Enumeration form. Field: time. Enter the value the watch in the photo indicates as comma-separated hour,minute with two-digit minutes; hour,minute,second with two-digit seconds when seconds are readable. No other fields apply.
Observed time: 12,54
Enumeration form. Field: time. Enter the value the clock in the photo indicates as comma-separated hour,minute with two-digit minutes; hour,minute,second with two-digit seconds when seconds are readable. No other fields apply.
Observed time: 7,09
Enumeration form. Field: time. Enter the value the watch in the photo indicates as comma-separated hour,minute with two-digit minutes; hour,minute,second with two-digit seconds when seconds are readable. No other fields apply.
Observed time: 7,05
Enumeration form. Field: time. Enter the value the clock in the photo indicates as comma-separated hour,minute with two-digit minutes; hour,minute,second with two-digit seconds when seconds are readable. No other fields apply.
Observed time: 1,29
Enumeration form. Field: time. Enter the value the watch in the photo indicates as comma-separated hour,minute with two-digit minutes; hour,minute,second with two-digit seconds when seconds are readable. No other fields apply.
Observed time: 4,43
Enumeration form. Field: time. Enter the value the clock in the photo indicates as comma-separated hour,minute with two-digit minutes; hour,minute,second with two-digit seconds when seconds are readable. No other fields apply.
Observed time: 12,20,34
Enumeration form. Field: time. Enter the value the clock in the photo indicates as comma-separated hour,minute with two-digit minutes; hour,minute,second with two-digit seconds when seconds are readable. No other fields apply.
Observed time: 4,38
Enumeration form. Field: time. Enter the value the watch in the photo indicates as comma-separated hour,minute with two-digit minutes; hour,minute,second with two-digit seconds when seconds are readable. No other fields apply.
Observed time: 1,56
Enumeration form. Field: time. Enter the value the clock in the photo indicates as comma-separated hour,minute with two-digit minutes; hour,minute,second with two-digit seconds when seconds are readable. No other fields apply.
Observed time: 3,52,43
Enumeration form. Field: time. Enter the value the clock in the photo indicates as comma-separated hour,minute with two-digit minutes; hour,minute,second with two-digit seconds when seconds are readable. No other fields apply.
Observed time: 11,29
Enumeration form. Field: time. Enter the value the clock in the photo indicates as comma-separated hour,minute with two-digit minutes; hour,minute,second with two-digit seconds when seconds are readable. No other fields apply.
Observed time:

==================================================

BRIEF: Quote each of the rows above verbatim, from the first to the last, without omitting or altering any line.

FINAL ANSWER:
Enumeration form. Field: time. Enter the value the watch in the photo indicates as comma-separated hour,minute with two-digit minutes; hour,minute,second with two-digit seconds when seconds are readable. No other fields apply.
Observed time: 12,54
Enumeration form. Field: time. Enter the value the clock in the photo indicates as comma-separated hour,minute with two-digit minutes; hour,minute,second with two-digit seconds when seconds are readable. No other fields apply.
Observed time: 7,09
Enumeration form. Field: time. Enter the value the watch in the photo indicates as comma-separated hour,minute with two-digit minutes; hour,minute,second with two-digit seconds when seconds are readable. No other fields apply.
Observed time: 7,05
Enumeration form. Field: time. Enter the value the clock in the photo indicates as comma-separated hour,minute with two-digit minutes; hour,minute,second with two-digit seconds when seconds are readable. No other fields apply.
Observed time: 1,29
Enumeration form. Field: time. Enter the value the watch in the photo indicates as comma-separated hour,minute with two-digit minutes; hour,minute,second with two-digit seconds when seconds are readable. No other fields apply.
Observed time: 4,43
Enumeration form. Field: time. Enter the value the clock in the photo indicates as comma-separated hour,minute with two-digit minutes; hour,minute,second with two-digit seconds when seconds are readable. No other fields apply.
Observed time: 12,20,34
Enumeration form. Field: time. Enter the value the clock in the photo indicates as comma-separated hour,minute with two-digit minutes; hour,minute,second with two-digit seconds when seconds are readable. No other fields apply.
Observed time: 4,38
Enumeration form. Field: time. Enter the value the watch in the photo indicates as comma-separated hour,minute with two-digit minutes; hour,minute,second with two-digit seconds when seconds are readable. No other fields apply.
Observed time: 1,56
Enumeration form. Field: time. Enter the value the clock in the photo indicates as comma-separated hour,minute with two-digit minutes; hour,minute,second with two-digit seconds when seconds are readable. No other fields apply.
Observed time: 3,52,43
Enumeration form. Field: time. Enter the value the clock in the photo indicates as comma-separated hour,minute with two-digit minutes; hour,minute,second with two-digit seconds when seconds are readable. No other fields apply.
Observed time: 11,29
Enumeration form. Field: time. Enter the value the clock in the photo indicates as comma-separated hour,minute with two-digit minutes; hour,minute,second with two-digit seconds when seconds are readable. No other fields apply.
Observed time:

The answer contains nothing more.